2013年3月28日木曜日

堀を埋めた瞬間から、後悔は始まる

   以前にも書いたがまだ京都に住んでいる頃、徒歩で琵琶湖を一周するという無謀な一人旅を企画し実行した事がある。すがる女には 『俺のことは忘れてくれ ! 』 と言い、無謀だという友人らには 『京都市役所前でサライでも歌って待っとれ ! 』 と言い放ち京都を後にした。な~に、軍にいる頃は演習で30㎏の装備で20マイルを歩けたので大丈夫さ~と、11㎏の荷物を背負って京都を出たため、結局は滋賀県は安土町まで歩いてヘタリ込み、電車でチャンと座って京都へ帰って来た。友人らには 『この根性なし ! 』 と馬鹿にされ女には本当に忘れられたが、そんな無謀な小旅行でもとても良い勉強となった。さすがは歴史の通り道と呼ばれる滋賀県だけあって興味深い建物を調べる事ができたし、歩きすぎると太ももが痛くなる事も学習した。そんな滋賀県南部の琵琶湖周辺をひいひい言いながら、ぐるりと回っている際に興味を持った町がある。近江八幡市だ。

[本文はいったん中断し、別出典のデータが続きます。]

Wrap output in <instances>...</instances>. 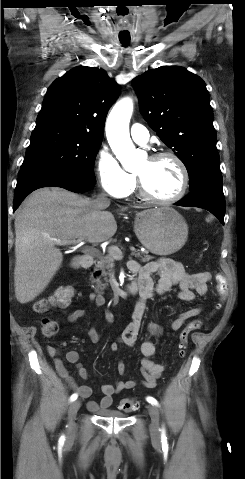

   近江八幡市は、豊臣秀次が築いた城下町を基礎として、商業都市として発展した。いわゆる近江商人の発祥の地だ。この町は近江八幡市八幡伝統的建造物保存地区という名称で国の重要伝統的建築保存地区として選定されており、時代劇の撮影場所としてもよく使われているようだ。また明治だったか、ウィリアム・ヴォーリズという建築家がこの近江八幡市に住み、そして多くの近代建築作品を残していて、その建物はとても素敵だ。また秀次の時代に整備された堀がとても美しく保存されていて、この近江八幡市には年間300万人の観光客が訪れるとの事だそうだ。今ではその景観が美しい近江八幡市だが、それは住民の努力があってのことだ。その近代を調べれば、いかに多くの住民がこの町を美しくするために努力してきたかよくわかる。

   戦後、車社会へと移行した我が国は、各地の城下町にあった堀を埋め立て車道や歩道、または駐車場へと変えていったのだが、もちろん近江八幡市も昭和40年代になるとそんな要請が住民から上がったそうだ。と言うのもその頃になるとさすがに堀は無用の長物。悪臭が漂うゴミ捨て場となっていたので、そんな要請が市に来るのもまあ分る。実際に48年には埋め立てが始まったのだが、青年会議所の方々が中心となり、堀の保存運動を始めた。そのスローガンは 『堀は埋めた瞬間から後悔が始まる』 全面浚渫(浚渫:川底の土砂などを取り払う工事のこと)を目標に清掃活動を始め、昭和50年には堀の全面浚渫が決定。当時全国に例のない町づくりとしての風景づくりが始まり、そしてその成果が年間観光客が300万人なのである。堀の保存運動を始めた当初 (僕の勝手な想像だが)、保存に反対する人々は結構いたと思われる。景観や町づくりを進めると諸手で賛成する人は少ないからだ。だがその有志の方々のおかげで現在があると言えよう。ホント偉いぞ、近江八幡市青年会議所 !

   僕は街の景観を形作るのはその町の歴史とアイデンティティーだと思っている。便利性や機能性を追求するだけの町では、元来その町が持っている町としての価値が下がると僕は思う。便利性や機能性だけを追求したのが近代だとは思うが、その結果として新聞広告のような町だらけに日本はなってしまった。これを何とか美しく出来ないかと日々もがいている。